Ok so I've been given sin(2a) = (5/13) 0 deg< a < 45 deg.
How would I go about solving for sin.. I've been trying to use the double angel formula's and not much quite works.
There's another identity involving sin 2θ:
$\displaystyle sin 2\theta = \frac{2 tan \theta}{1 + tan^2 \theta}$.
Set sin 2θ equal to 5/13:
$\displaystyle \frac{5}{13} = \frac{2 tan \theta}{1 + tan^2 \theta}$
Cross multiply:
$\displaystyle 5(1 + tan^2 \theta) = 13(2 tan \theta)$
$\displaystyle 5 + 5 tan^2 \theta = 26 tan \theta$
You have a quadratic with tan θ:
$\displaystyle 5 tan^2 \theta - 26 tan \theta + 5 = 0$
Thank god it's factorable:
$\displaystyle (5 tan \theta - 1)(tan \theta - 5) = 0$
There are two possibilities for tan θ:
$\displaystyle 5 tan \theta - 1 = 0$
$\displaystyle tan \theta = 1/5$
$\displaystyle tan \theta - 5 = 0$
$\displaystyle tan \theta = 5$
Reject tan θ = 5 because you'll get an angle greater than 45°. So
$\displaystyle tan \theta = \frac{1}{5}$
Use the Pythagorean Theorem to get the hypotenuse (opposite = 1, adjacent = 5), and you'll get
$\displaystyle hyp = \sqrt{26}$.
Sine is defined as opposite over hypotenuse, so
$\displaystyle sin \theta = \frac{1}{\sqrt{26}}$.
I wish I would have known that definition of sin2a sometime yesterday...
If that particular definition derived from any others? the only formula for sin(2a) listed in my book is sin(2a) = 2cos(x)sin(x)...
This particular chapter seems to be horribly written.. many of the questions we are asked don't seemed to be covered in the book.. or require different methods than what we have been given..
I greatly appreciate the help.
I wasn't taught the other formula for sin 2θ either with I was in school.

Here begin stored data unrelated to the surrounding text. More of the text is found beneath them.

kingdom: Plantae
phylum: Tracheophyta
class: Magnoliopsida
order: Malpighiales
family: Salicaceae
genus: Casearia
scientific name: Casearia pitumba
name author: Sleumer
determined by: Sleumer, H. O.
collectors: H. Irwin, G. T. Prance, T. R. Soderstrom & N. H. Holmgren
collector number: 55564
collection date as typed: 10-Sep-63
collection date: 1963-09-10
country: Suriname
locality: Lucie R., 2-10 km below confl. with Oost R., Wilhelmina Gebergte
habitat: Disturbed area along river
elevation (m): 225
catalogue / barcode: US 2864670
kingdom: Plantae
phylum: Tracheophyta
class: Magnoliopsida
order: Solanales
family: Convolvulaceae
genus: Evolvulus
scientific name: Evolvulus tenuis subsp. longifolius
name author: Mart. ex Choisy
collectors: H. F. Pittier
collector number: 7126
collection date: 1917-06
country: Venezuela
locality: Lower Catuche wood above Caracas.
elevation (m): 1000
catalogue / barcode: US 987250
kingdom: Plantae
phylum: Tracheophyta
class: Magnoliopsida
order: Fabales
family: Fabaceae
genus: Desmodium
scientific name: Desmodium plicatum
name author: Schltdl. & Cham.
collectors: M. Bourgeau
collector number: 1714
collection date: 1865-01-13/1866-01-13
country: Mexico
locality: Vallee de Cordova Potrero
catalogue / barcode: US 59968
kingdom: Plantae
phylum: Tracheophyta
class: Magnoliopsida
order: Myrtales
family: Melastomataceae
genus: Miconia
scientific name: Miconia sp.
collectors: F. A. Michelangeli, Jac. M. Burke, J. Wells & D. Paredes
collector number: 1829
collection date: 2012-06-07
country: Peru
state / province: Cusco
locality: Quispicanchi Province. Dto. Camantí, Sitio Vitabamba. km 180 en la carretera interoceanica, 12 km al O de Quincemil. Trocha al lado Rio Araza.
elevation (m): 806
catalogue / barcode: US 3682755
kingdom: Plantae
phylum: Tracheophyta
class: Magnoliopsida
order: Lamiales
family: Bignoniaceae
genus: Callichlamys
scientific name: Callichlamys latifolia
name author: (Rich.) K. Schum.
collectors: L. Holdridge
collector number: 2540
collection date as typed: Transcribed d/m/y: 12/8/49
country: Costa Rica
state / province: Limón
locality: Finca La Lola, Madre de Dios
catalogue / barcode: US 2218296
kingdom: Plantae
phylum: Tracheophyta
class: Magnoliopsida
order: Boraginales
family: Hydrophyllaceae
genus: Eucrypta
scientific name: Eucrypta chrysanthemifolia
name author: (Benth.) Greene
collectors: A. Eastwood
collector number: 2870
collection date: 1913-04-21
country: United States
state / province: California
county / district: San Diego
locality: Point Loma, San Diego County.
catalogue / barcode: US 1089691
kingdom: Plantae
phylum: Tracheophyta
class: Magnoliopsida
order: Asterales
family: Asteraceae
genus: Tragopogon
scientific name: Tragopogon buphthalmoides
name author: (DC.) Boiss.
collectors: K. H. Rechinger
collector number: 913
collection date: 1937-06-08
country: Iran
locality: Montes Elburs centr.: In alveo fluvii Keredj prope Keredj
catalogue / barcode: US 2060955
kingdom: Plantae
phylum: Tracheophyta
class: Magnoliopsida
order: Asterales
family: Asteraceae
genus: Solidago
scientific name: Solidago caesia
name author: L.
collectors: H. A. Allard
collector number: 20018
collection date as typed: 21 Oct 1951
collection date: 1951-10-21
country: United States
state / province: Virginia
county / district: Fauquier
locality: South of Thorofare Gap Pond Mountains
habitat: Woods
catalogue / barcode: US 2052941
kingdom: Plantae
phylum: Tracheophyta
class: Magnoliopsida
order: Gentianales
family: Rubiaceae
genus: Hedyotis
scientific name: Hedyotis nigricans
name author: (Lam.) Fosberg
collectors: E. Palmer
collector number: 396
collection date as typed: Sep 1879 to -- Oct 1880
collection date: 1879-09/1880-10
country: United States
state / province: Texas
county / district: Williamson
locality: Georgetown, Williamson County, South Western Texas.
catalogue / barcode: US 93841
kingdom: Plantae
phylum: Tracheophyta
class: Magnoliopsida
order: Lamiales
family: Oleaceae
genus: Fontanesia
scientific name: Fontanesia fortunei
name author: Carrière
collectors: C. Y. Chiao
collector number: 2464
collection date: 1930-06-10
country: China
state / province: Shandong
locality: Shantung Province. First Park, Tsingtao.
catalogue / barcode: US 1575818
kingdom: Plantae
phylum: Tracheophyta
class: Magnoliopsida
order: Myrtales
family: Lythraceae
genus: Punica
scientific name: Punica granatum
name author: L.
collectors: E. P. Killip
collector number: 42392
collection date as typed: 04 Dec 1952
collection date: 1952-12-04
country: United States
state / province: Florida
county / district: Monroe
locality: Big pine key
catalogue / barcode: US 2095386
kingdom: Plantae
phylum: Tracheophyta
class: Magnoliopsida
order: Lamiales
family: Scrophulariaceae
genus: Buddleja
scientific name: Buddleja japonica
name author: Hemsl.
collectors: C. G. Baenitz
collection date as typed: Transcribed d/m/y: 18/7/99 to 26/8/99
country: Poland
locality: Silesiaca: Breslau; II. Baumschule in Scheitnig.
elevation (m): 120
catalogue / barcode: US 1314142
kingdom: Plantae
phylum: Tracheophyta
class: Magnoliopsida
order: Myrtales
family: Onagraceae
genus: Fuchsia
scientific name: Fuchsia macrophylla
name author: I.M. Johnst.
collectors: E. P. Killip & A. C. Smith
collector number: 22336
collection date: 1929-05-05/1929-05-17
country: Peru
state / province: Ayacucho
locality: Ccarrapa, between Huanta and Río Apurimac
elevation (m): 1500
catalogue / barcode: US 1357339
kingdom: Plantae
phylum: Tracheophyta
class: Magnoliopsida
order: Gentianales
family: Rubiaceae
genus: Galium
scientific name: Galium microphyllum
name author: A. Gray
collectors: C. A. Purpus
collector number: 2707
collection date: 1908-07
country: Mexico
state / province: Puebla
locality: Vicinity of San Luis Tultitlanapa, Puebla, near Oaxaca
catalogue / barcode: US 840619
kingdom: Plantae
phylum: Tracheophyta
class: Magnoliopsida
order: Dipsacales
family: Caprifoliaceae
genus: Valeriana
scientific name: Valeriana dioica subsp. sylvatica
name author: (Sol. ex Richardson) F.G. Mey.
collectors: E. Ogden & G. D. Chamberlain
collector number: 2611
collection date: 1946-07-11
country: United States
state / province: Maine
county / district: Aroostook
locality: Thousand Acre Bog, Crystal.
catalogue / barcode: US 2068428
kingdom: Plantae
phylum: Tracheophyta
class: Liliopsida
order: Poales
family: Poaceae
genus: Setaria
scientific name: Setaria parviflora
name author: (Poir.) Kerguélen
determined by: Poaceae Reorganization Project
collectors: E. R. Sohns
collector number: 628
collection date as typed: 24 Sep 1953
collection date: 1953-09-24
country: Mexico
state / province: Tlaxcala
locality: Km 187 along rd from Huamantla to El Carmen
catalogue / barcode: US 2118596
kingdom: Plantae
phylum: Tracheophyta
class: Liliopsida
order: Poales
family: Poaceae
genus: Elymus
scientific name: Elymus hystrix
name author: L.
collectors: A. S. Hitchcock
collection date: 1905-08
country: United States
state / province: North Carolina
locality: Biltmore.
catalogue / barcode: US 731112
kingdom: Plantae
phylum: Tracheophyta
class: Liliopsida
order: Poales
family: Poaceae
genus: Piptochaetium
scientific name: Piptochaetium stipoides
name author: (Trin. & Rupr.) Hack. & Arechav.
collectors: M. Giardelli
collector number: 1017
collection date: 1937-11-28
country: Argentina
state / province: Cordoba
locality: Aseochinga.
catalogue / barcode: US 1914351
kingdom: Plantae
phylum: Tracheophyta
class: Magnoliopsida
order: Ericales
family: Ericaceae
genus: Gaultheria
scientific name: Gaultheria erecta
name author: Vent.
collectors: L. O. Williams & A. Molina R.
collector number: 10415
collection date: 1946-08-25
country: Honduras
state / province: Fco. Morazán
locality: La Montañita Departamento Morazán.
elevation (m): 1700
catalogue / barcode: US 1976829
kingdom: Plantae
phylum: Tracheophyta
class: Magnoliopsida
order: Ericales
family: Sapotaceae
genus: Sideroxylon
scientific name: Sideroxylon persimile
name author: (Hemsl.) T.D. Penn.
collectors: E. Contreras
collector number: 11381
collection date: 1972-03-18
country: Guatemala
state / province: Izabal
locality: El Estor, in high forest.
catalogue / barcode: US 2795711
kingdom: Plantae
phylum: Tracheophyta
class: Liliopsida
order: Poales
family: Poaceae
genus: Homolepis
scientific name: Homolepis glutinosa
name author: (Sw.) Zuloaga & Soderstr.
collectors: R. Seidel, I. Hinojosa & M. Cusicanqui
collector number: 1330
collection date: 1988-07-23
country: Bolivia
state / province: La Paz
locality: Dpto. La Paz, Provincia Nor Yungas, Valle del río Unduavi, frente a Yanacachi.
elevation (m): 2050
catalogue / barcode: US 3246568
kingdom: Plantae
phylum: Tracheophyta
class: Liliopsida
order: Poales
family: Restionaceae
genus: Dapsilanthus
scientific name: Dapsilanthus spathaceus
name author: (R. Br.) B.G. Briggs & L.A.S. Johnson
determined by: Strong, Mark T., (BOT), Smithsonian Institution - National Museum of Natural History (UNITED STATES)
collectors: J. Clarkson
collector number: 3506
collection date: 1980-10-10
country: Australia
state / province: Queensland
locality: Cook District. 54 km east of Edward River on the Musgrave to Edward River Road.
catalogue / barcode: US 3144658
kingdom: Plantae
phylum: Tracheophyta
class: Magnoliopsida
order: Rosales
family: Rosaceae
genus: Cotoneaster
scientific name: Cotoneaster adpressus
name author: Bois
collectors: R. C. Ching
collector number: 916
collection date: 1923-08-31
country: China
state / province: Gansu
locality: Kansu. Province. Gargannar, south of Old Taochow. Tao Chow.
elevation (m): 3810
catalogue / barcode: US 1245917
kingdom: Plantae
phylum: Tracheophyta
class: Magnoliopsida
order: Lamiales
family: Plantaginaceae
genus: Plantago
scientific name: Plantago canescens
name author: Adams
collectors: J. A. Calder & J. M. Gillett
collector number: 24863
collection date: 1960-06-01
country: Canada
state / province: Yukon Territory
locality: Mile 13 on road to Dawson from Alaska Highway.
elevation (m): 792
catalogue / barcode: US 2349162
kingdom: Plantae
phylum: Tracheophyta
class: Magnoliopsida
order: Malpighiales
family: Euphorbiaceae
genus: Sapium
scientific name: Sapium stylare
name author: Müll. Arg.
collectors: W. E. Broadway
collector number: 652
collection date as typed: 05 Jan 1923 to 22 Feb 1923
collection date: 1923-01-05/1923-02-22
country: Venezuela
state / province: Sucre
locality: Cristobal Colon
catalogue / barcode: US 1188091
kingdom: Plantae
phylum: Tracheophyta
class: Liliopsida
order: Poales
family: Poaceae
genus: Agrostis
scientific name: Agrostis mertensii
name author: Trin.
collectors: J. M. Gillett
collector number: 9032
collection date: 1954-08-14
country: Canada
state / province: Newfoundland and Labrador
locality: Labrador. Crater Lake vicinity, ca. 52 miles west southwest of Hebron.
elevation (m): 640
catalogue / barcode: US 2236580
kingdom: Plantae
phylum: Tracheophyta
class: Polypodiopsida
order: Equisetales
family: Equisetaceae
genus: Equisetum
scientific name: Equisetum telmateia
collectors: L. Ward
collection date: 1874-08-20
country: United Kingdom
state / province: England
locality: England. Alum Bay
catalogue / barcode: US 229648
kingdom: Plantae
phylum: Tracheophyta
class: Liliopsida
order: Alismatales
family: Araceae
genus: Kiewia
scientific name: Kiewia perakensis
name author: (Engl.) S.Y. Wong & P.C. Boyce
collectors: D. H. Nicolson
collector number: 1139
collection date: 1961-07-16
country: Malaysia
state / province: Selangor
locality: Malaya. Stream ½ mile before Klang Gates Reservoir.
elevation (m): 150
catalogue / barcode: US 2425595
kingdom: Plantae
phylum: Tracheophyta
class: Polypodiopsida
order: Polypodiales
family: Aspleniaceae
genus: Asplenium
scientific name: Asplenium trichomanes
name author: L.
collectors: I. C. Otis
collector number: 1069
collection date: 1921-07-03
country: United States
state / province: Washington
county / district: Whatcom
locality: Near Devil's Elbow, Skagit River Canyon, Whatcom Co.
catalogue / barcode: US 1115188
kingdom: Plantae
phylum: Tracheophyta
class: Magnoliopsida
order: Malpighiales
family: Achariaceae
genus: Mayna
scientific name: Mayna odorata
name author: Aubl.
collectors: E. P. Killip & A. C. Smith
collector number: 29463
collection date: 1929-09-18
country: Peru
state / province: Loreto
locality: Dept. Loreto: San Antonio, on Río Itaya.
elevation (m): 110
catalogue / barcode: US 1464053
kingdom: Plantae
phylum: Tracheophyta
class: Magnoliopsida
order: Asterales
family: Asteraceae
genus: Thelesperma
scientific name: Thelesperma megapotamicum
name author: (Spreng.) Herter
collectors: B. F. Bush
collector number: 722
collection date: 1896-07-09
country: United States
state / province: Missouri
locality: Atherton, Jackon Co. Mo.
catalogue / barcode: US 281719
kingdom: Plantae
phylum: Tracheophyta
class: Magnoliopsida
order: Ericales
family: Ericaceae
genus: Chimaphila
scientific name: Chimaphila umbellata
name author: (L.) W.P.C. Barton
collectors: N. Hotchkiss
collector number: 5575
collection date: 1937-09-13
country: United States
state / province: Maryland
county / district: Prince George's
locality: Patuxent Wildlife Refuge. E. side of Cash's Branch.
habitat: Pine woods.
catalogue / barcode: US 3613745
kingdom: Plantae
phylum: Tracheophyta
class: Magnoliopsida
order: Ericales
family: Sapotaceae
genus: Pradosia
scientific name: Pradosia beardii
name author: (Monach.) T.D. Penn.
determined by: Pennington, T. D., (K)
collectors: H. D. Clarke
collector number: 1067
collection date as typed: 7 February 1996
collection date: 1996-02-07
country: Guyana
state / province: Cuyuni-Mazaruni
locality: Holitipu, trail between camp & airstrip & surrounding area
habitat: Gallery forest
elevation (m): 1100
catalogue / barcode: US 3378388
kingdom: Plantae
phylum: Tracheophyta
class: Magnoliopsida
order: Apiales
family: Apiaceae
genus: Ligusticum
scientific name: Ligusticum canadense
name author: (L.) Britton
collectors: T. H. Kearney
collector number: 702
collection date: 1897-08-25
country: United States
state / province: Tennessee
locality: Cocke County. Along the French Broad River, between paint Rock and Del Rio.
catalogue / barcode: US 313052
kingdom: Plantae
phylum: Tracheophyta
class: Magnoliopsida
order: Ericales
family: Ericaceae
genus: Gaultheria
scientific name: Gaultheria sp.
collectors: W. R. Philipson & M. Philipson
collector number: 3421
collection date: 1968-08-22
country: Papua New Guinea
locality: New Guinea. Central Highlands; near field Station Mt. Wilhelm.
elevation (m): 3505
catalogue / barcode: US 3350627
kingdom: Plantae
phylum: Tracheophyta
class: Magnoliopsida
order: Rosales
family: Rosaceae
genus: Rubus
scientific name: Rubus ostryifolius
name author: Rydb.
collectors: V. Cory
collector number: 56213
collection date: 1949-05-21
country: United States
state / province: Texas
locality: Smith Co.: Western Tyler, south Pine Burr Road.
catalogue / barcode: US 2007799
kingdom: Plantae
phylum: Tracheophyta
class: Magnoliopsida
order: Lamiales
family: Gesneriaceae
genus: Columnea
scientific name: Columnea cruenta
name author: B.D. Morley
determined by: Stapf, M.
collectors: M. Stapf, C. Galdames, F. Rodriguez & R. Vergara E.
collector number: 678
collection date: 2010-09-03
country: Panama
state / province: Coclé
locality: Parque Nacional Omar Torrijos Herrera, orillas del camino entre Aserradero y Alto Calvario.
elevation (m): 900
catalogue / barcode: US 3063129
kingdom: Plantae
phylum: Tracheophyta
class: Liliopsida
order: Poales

But it's not hard to derive it from the one we're familiar with:
$\displaystyle \begin{aligned}
sin 2\theta &= 2 sin \theta cos \theta \\
&= \frac{2 sin \theta}{sec \theta} \\
&= \frac{2 sin \theta}{sec \theta} \cdot \frac{sec \theta}{sec \theta} \\
&= \frac{2 sin \theta \cdot \frac{1}{cos \theta}}{sec^2 \theta} \\
&= \frac{2 tan \theta}{1 + tan^2 \theta}
\end{aligned}$
My suggestion would still work (great deal easier); take the arcsin of both sides and then the sin of both sides:
If $\displaystyle \sin(2a) = \frac{5}{13}$, then $\displaystyle 2a = \arcsin\frac{5}{13} \Rightarrow a = \frac{\arcsin\left(\frac{5}{13}\right)}{2} \Rightarrow \sin{a} = \sin\left({\frac{\arcsin\left(\frac{5}{13}\right)} {2}\right) =\frac{1}{\sqrt{26}}}.$
This works as well, but it requires you to find $\displaystyle \cos{a}$ so as to find $\displaystyle \sin{a}$. Now, $\displaystyle \sin{a}$ can be found in exactly
the same as $\displaystyle \cos{a}$, so why not just find $\displaystyle \sin{a}$ instead of finding $\displaystyle \cos{a}$ so as to find $\displaystyle \sin{a}$? In fact, finding
$\displaystyle \cos{a}$ involves bit more of work than finding $\displaystyle \sin{a}$, as you will need to find the missing side of the triangle.